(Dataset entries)
══════════════════════════════

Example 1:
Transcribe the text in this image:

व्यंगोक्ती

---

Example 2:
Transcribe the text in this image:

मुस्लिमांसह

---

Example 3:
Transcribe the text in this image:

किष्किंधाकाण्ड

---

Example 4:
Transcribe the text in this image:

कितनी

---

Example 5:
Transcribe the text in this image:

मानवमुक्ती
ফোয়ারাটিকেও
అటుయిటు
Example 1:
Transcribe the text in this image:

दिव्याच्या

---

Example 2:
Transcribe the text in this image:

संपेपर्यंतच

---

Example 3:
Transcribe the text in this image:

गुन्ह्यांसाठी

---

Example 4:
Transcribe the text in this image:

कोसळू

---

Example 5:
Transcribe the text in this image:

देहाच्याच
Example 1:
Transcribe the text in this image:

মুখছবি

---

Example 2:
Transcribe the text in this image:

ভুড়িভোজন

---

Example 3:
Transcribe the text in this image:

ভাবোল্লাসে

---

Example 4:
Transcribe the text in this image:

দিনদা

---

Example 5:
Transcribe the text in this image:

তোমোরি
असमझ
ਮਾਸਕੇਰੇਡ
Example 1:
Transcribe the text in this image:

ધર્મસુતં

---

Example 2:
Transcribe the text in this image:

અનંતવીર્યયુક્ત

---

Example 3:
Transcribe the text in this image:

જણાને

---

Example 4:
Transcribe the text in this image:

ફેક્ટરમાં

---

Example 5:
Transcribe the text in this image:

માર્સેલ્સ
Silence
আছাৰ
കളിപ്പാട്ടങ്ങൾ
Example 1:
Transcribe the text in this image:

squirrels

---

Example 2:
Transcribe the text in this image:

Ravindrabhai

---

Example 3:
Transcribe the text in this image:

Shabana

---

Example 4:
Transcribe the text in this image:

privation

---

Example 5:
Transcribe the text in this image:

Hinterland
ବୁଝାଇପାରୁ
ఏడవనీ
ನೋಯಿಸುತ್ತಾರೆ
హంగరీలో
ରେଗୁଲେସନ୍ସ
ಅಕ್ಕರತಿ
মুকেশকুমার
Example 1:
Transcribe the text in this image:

══════════════════════════════

[Work to do] Copy every row above without changing a single character.

[Problem solution]
Example 1:
Transcribe the text in this image:

व्यंगोक्ती

---

Example 2:
Transcribe the text in this image:

मुस्लिमांसह

---

Example 3:
Transcribe the text in this image:

किष्किंधाकाण्ड

---

Example 4:
Transcribe the text in this image:

कितनी

---

Example 5:
Transcribe the text in this image:

मानवमुक्ती
ফোয়ারাটিকেও
అటుయిటు
Example 1:
Transcribe the text in this image:

दिव्याच्या

---

Example 2:
Transcribe the text in this image:

संपेपर्यंतच

---

Example 3:
Transcribe the text in this image:

गुन्ह्यांसाठी

---

Example 4:
Transcribe the text in this image:

कोसळू

---

Example 5:
Transcribe the text in this image:

देहाच्याच
Example 1:
Transcribe the text in this image:

মুখছবি

---

Example 2:
Transcribe the text in this image:

ভুড়িভোজন

---

Example 3:
Transcribe the text in this image:

ভাবোল্লাসে

---

Example 4:
Transcribe the text in this image:

দিনদা

---

Example 5:
Transcribe the text in this image:

তোমোরি
असमझ
ਮਾਸਕੇਰੇਡ
Example 1:
Transcribe the text in this image:

ધર્મસુતં

---

Example 2:
Transcribe the text in this image:

અનંતવીર્યયુક્ત

---

Example 3:
Transcribe the text in this image:

જણાને

---

Example 4:
Transcribe the text in this image:

ફેક્ટરમાં

---

Example 5:
Transcribe the text in this image:

માર્સેલ્સ
Silence
আছাৰ
കളിപ്പാട്ടങ്ങൾ
Example 1:
Transcribe the text in this image:

squirrels

---

Example 2:
Transcribe the text in this image:

Ravindrabhai

---

Example 3:
Transcribe the text in this image:

Shabana

---

Example 4:
Transcribe the text in this image:

privation

---

Example 5:
Transcribe the text in this image:

Hinterland
ବୁଝାଇପାରୁ
ఏడవనీ
ನೋಯಿಸುತ್ತಾರೆ
హంగరీలో
ରେଗୁଲେସନ୍ସ
ಅಕ್ಕರತಿ
মুকেশকুমার
Example 1:
Transcribe the text in this image:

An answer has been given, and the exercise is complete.